■ Reading passage
■ ■ ■

After launching her campaign in February, Haley has likewise embarked on an evangelical messaging blitz, appearing alongside celebrity pastors, speaking at Christian universities, and meeting with evangelical political groups. One of her only notable backers so far is John Hagee, an infamous televangelist routinely courted by Republican presidential hopefuls.

Meanwhile, Pence—whose history in evangelical politics spans decades—has employed a similar strategy, speaking at numerous evangelical institutions to promote So Help Me God, a memoir of his time in the White House. Last month, he even used faith to poke fun at Donald Trump, far and away the favorite for the Republican nomination. “I read that some of those classified documents they found at Mar-a-Lago were actually stuck in the president’s Bible,” Pence said, “which proves he had absolutely no idea they were there.”

In the aftermath of the GOP’s disappointing midterm last year, several evangelical leaders launched their own broadsides against Trump, who they believe will sink the party in 2024 should he secure the nomination. But there is little evidence suggesting that the conservative base has taken these warnings to heart: Trump, despite his ever-growing legal woes, continues to make steady gains among likely Republican voters, according to data from FiveThirtyEight, which estimates his support at nearly 50%. Pence and Haley, meanwhile, are hovering in the mid-to-low single digits, while, according to Time, Scott is polling at roughly 1% nationally. Even in his home state, the appetite for “Tim Scott 2024” is marginal: A recent Winthrop University survey of likely Republican voters in South Carolina had him at only 7%, 11 points below Haley.

But that poor showing has not shaken Scott’s confidence. Asked whether he would support Trump if he wins the Republican nomination, Scott told CBS News on Wednesday, “I plan on being the nominee. Obviously, I have an exploratory committee moving forward.”

■ ■ ■

Saved data entries:

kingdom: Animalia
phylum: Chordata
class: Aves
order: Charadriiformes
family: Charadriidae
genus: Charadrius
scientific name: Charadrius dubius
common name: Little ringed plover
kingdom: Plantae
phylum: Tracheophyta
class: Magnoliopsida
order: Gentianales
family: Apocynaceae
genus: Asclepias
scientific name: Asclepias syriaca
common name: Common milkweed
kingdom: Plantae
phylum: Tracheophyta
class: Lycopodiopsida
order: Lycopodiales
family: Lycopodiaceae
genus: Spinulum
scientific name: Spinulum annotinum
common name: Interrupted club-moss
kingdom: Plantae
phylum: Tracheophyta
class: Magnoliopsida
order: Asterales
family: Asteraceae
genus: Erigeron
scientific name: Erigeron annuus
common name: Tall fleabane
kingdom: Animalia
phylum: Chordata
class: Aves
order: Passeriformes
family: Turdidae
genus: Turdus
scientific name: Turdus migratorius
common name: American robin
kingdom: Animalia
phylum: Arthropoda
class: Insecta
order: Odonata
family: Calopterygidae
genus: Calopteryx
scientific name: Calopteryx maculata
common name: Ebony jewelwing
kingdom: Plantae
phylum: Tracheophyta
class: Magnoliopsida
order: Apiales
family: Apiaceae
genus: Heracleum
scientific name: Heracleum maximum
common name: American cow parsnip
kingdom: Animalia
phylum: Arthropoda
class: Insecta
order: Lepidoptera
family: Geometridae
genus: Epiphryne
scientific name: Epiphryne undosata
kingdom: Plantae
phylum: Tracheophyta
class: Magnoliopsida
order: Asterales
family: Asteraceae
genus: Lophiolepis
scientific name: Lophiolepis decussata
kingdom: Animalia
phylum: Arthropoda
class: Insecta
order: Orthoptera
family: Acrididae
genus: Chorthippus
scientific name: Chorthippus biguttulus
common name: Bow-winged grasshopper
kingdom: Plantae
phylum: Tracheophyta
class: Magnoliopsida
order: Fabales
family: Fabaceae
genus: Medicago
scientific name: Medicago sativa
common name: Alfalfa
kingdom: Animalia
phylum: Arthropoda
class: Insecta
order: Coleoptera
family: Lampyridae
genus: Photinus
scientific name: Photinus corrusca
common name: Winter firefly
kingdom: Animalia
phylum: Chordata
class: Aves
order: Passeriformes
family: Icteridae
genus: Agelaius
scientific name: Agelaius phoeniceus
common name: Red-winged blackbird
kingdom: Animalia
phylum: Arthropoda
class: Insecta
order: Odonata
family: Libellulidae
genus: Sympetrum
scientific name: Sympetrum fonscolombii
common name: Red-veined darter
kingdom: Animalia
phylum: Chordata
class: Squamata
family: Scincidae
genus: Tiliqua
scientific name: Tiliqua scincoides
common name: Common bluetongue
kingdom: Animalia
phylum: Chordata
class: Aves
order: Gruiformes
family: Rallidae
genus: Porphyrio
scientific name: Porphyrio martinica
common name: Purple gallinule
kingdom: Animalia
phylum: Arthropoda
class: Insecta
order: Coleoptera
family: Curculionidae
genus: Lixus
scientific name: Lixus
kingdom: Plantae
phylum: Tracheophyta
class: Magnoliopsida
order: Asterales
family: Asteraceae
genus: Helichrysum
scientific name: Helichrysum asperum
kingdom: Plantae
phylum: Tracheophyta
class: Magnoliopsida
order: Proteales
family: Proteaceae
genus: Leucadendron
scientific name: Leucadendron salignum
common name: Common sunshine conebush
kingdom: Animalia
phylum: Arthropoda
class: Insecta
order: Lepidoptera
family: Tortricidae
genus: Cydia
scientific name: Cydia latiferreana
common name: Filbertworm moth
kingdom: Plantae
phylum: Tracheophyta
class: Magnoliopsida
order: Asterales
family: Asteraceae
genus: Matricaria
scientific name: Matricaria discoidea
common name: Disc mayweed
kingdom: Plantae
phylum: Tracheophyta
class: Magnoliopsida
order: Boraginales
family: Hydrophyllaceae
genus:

■ ■ ■

Retype the whole passage on the evangelical outreach of the Republican presidential hopefuls exactly, with no changes.

■ Your solution
After launching her campaign in February, Haley has likewise embarked on an evangelical messaging blitz, appearing alongside celebrity pastors, speaking at Christian universities, and meeting with evangelical political groups. One of her only notable backers so far is John Hagee, an infamous televangelist routinely courted by Republican presidential hopefuls.

Meanwhile, Pence—whose history in evangelical politics spans decades—has employed a similar strategy, speaking at numerous evangelical institutions to promote So Help Me God, a memoir of his time in the White House. Last month, he even used faith to poke fun at Donald Trump, far and away the favorite for the Republican nomination. “I read that some of those classified documents they found at Mar-a-Lago were actually stuck in the president’s Bible,” Pence said, “which proves he had absolutely no idea they were there.”

In the aftermath of the GOP’s disappointing midterm last year, several evangelical leaders launched their own broadsides against Trump, who they believe will sink the party in 2024 should he secure the nomination. But there is little evidence suggesting that the conservative base has taken these warnings to heart: Trump, despite his ever-growing legal woes, continues to make steady gains among likely Republican voters, according to data from FiveThirtyEight, which estimates his support at nearly 50%. Pence and Haley, meanwhile, are hovering in the mid-to-low single digits, while, according to Time, Scott is polling at roughly 1% nationally. Even in his home state, the appetite for “Tim Scott 2024” is marginal: A recent Winthrop University survey of likely Republican voters in South Carolina had him at only 7%, 11 points below Haley.

But that poor showing has not shaken Scott’s confidence. Asked whether he would support Trump if he wins the Republican nomination, Scott told CBS News on Wednesday, “I plan on being the nominee. Obviously, I have an exploratory committee moving forward.”